Use a word pipe : | ;

Typical use: (Optional)

Proposal:

The pipe ( | ) separates conjunts of words, grouped in blocks for easy visualisation and could serve as place holder for actions while debug.

Reference implementation:

: | ;

Testing: (Optional)

Replies

[r1512] 2025-08-21 08:31:43 AntonErtl replies:

requestClarification - behavior on newline

The standard clearly specifies in 3.4.1 that the parsing of ." ends when the parse area (line or block) ends. So if that definition is on the command line or in a file, it is equivalent to

: a ." multiline?" s" char " ;

If that definition is in a single block (with 64-char "lines"), it is equivalent to

: a ." multiline?                                               s" [char] " ;

[r1513] 2025-08-21 08:40:17 AntonErtl replies:

requestClarification - Is behavior ambiguous if a name cannot be parsed?

The standard does not state that this is an ambiguous condition for this word, but using [UNDEFINED] without a name is most likely a programming mistake rather than intentional, so I think that this may be something we might fix in the future if we ever get around to it.

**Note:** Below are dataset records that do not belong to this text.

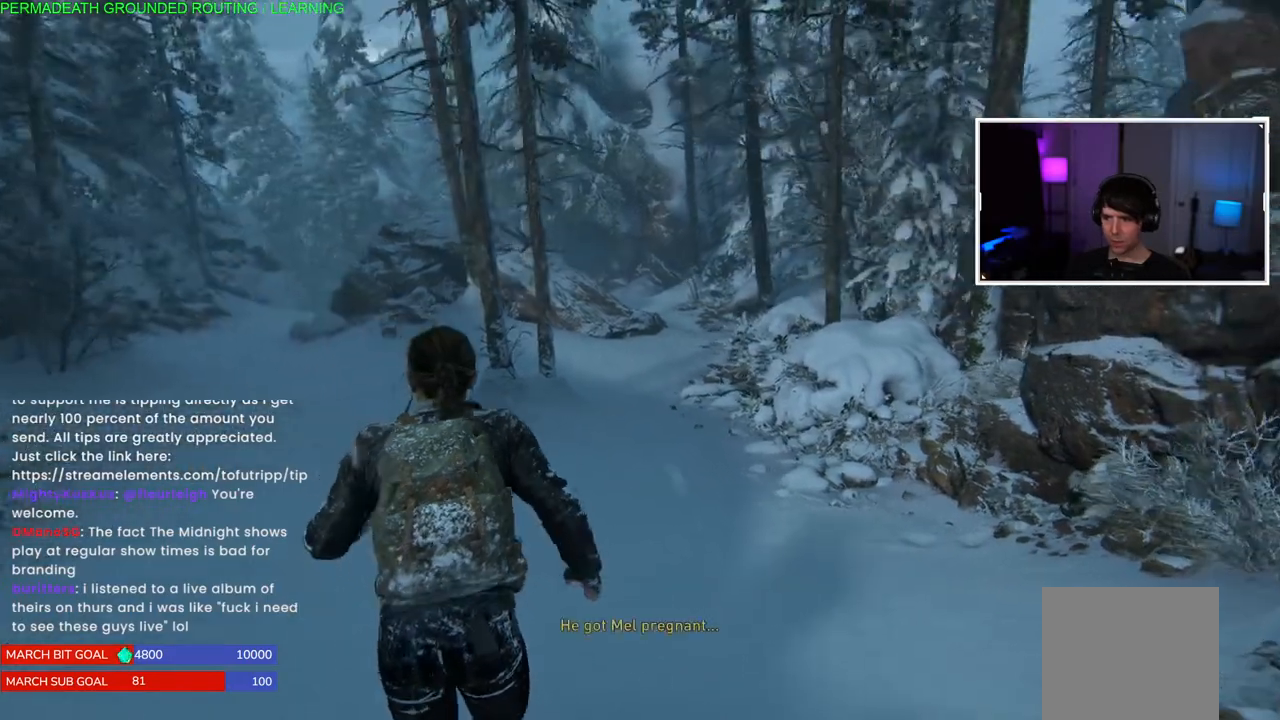
{"buttons": ["L1"], "left_stick": "up", "right_stick": "right", "events": [[383, "right_stick", "right"]]}
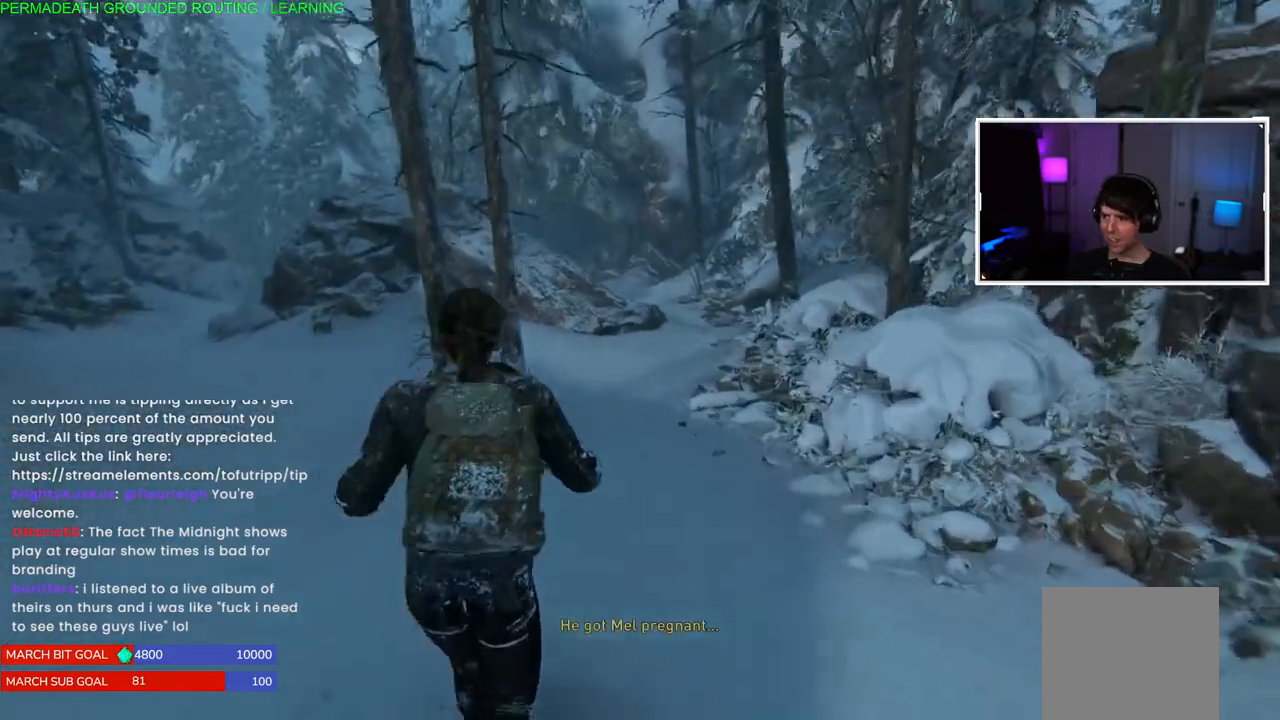
{"buttons": ["L1"], "left_stick": "up", "right_stick": "right", "events": []}
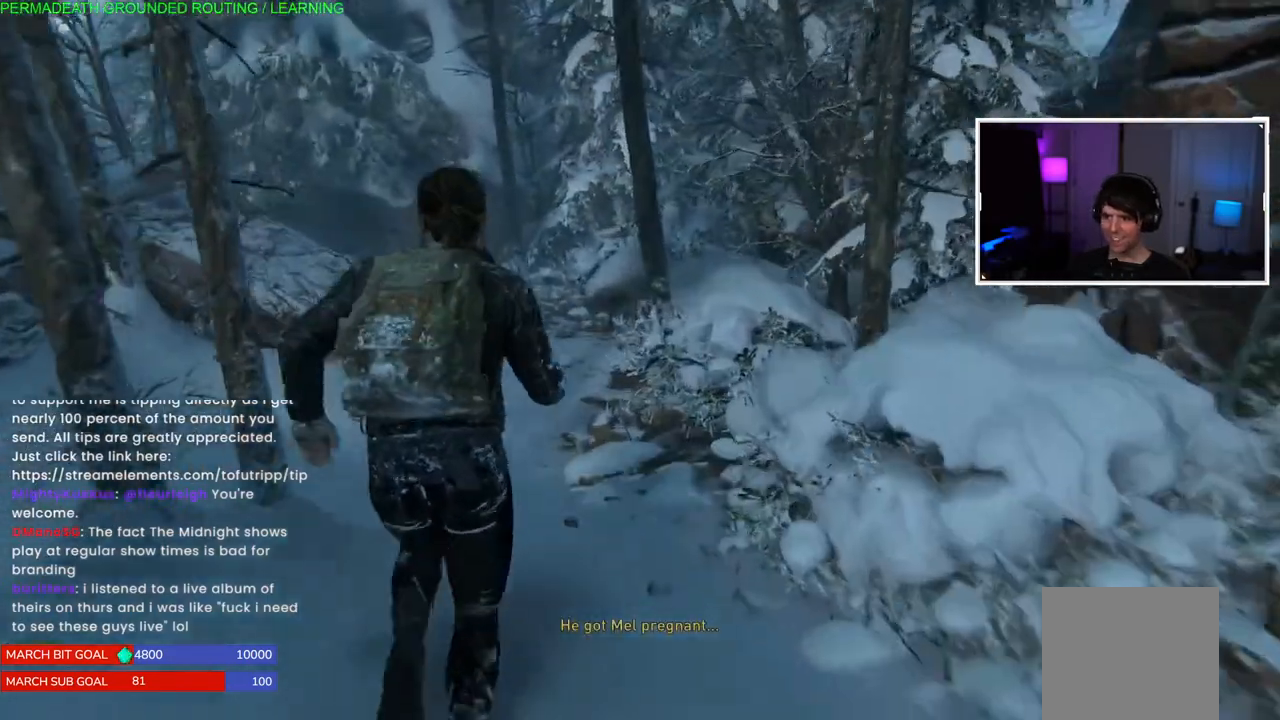
{"buttons": ["L1"], "left_stick": "up", "right_stick": "left", "events": [[283, "right_stick", "center"], [383, "right_stick", "left"]]}
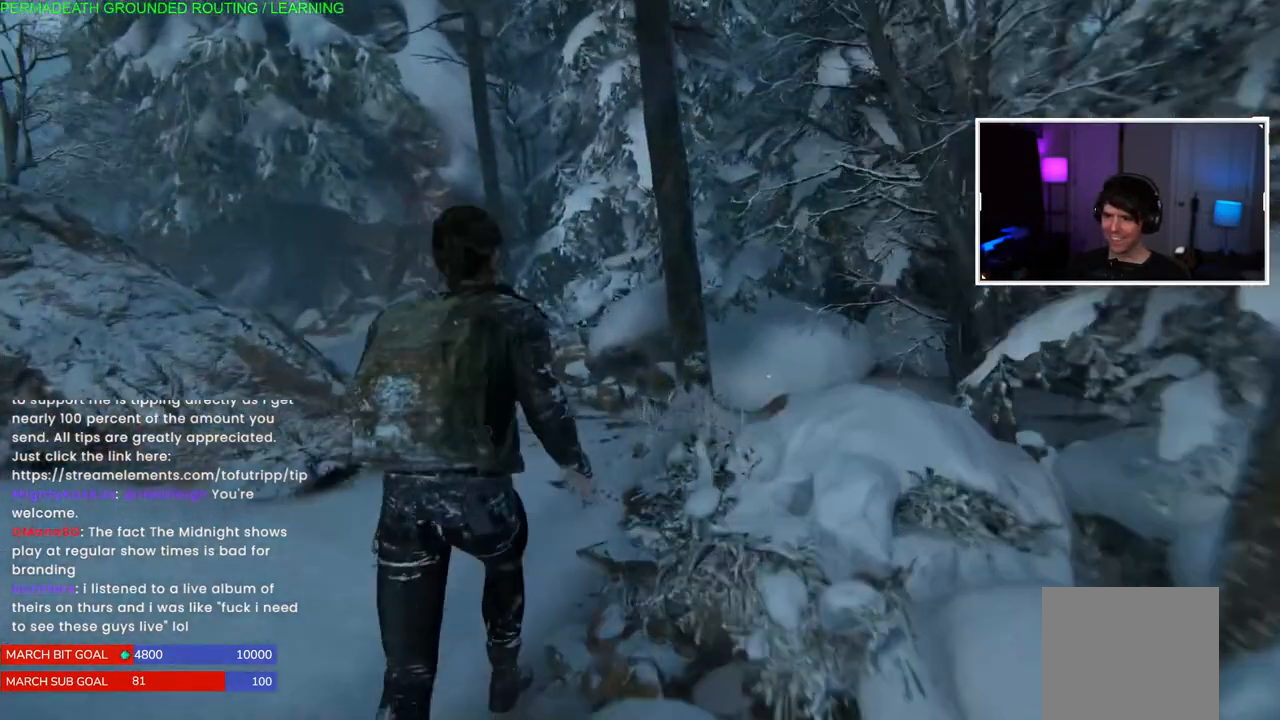
{"buttons": ["L1"], "left_stick": "up", "right_stick": "left", "events": [[133, "right_stick", "center"], [400, "right_stick", "right"], [450, "right_stick", "left"]]}
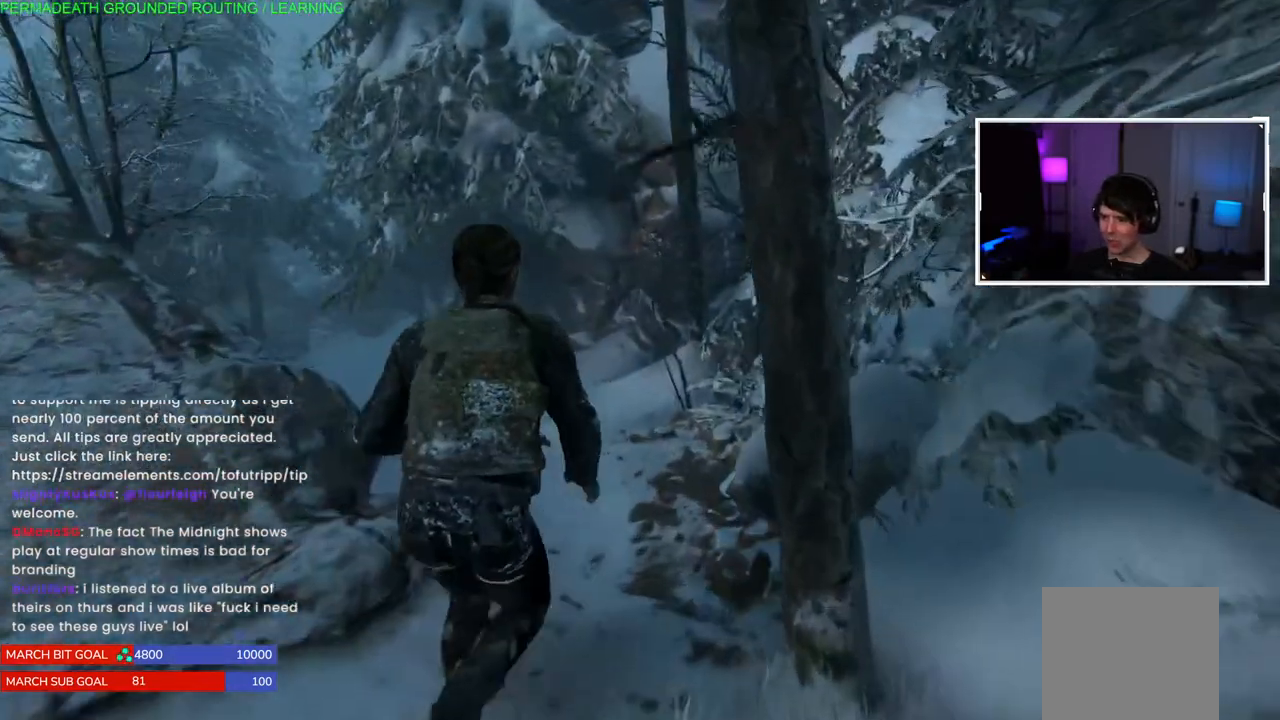
{"buttons": ["L1"], "left_stick": "up", "right_stick": "left", "events": [[433, "right_stick", "center"], [500, "right_stick", "left"]]}
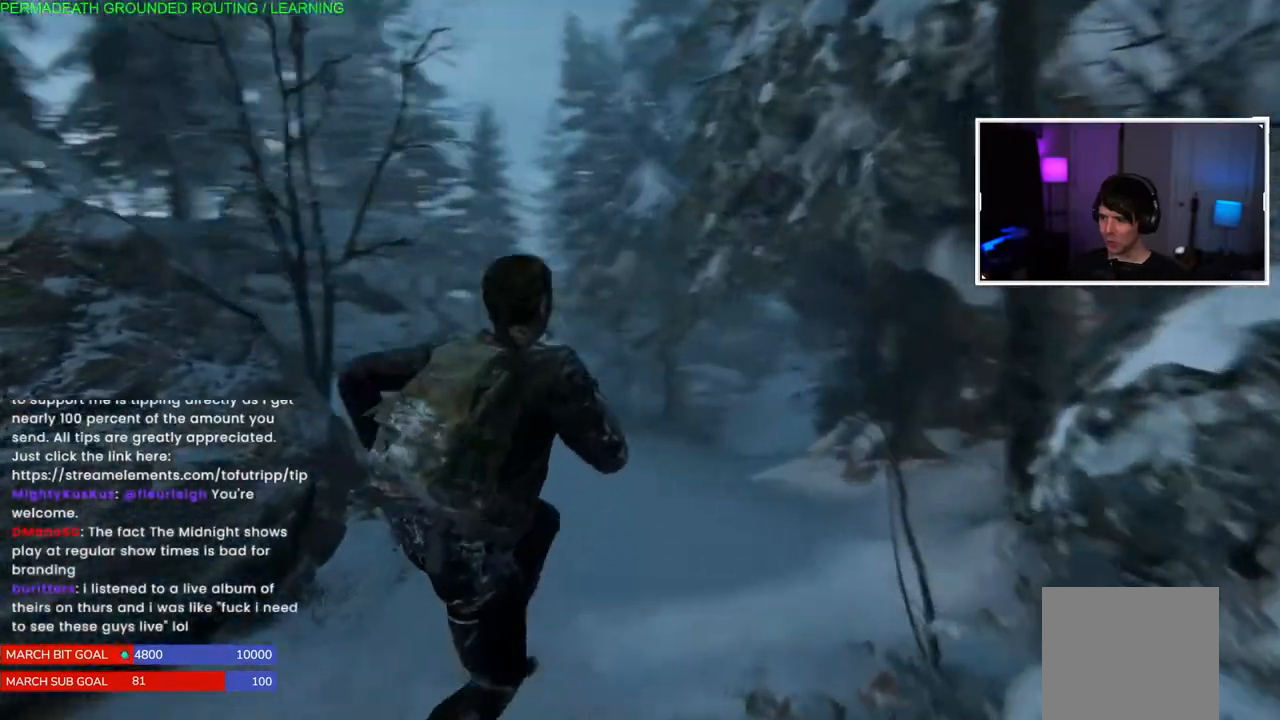
{"buttons": [], "left_stick": "up", "right_stick": "center", "events": [[50, "right_stick", "center"], [317, "L1", "up"], [317, "right_stick", "down-right"], [500, "right_stick", "center"]]}
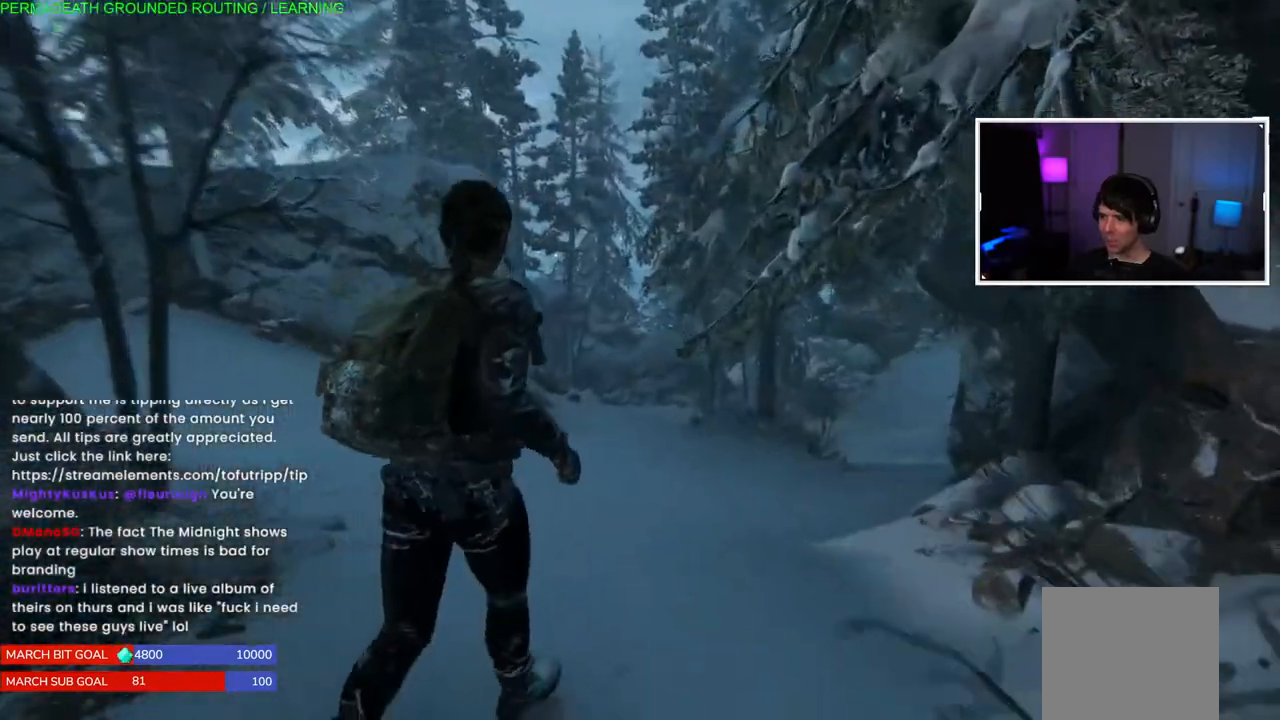
{"buttons": ["L1"], "left_stick": "up", "right_stick": "center", "events": [[317, "L1", "down"]]}
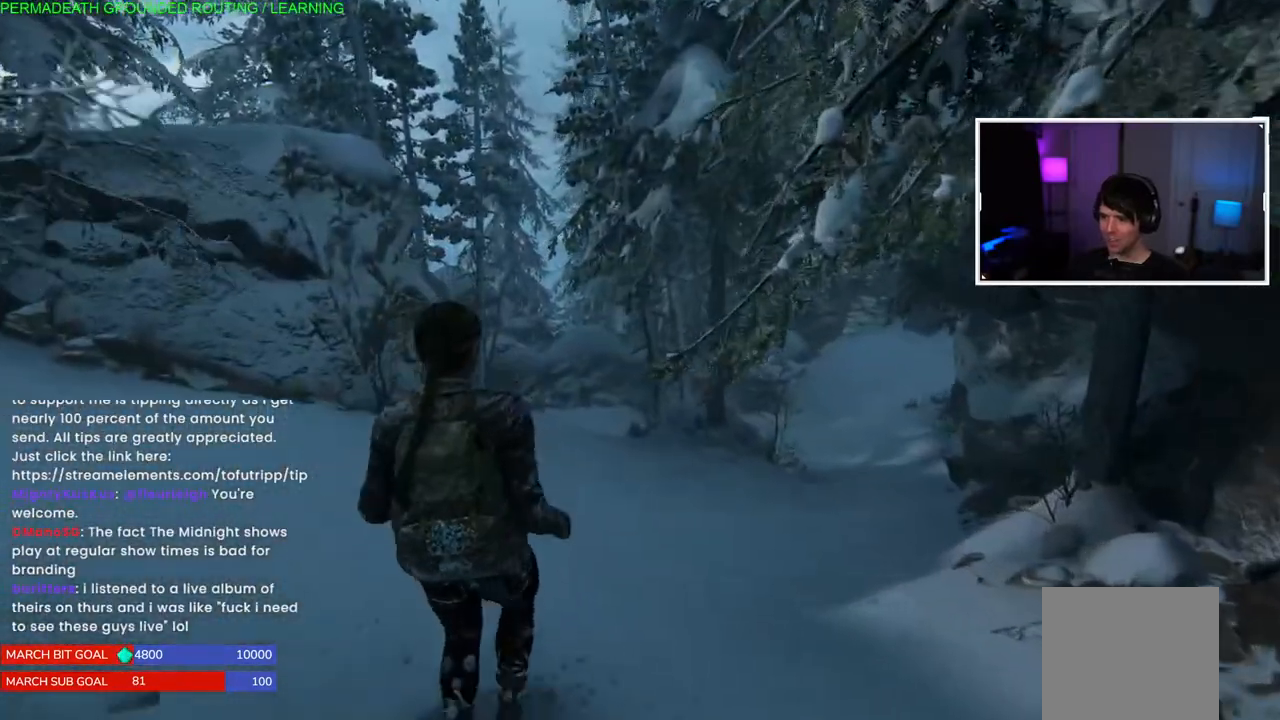
{"buttons": ["L1"], "left_stick": "up-right", "right_stick": "center", "events": [[33, "right_stick", "right"], [100, "left_stick", "up-right"], [500, "right_stick", "center"]]}
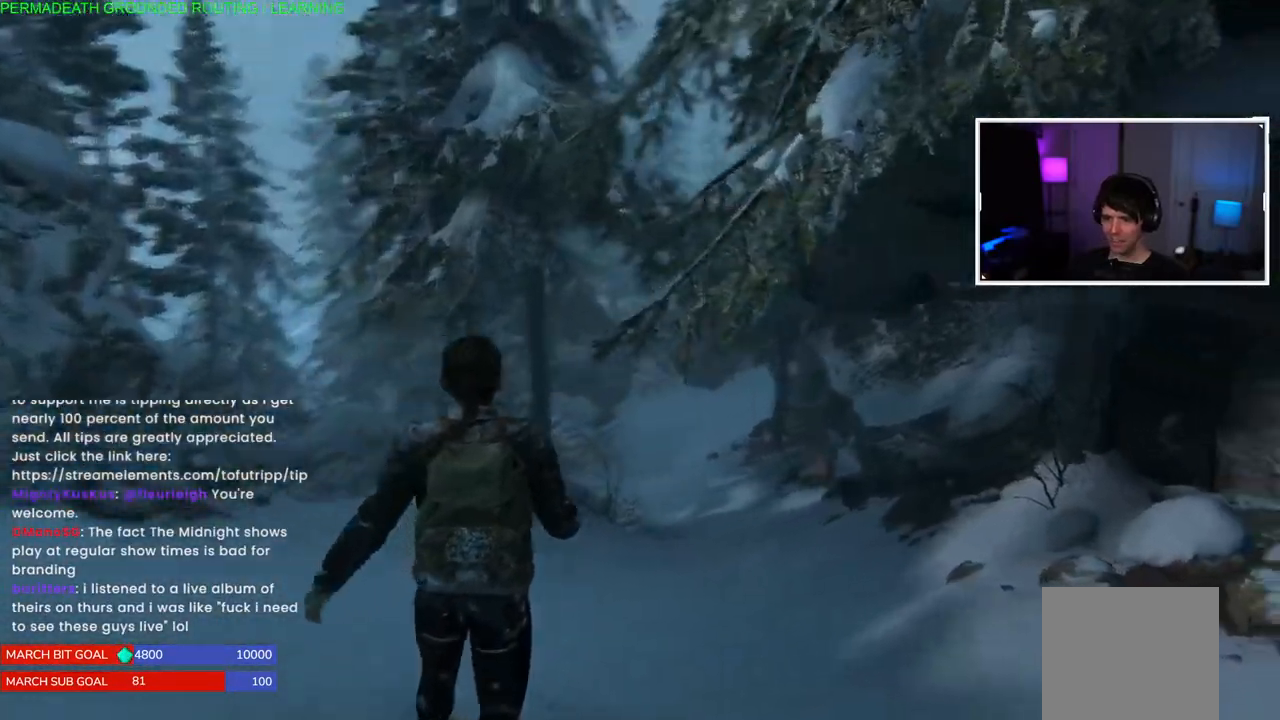
{"buttons": ["L1"], "left_stick": "up", "right_stick": "center", "events": [[217, "left_stick", "up"]]}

[r1514] 2025-08-21 09:13:19 AntonErtl replies:

referenceImplementation - Suggested reference implementation

Using CMOVE (as it is implemented in different ways in many Forth systems) for FILL the way you do is actually very slow on modern CPUs. On a Ryzen 5800X it consumes 7 cycles per byte. See news:2021Sep1.233440@mips.complang.tuwien.ac.at, which also explains how to implement CMOVE more efficiently for this kind of usage (eventually I made a EuroForth 2021 presentation about this topic). But it is more efficient to implement FILL without calling CMOVE, and for the reference implementation, I think that the byte-storing variant is preferable; on fast Forth systems it is even faster than the CMOVE-based variant, by a lot.

[r1515] 2025-08-21 18:44:28 JimPeterson replies:

referenceImplementation - Possible Reference Implementation

I definitely agree that a reference implementation that relies on two's complement is an environmental dependency until the standard insists on two's complement.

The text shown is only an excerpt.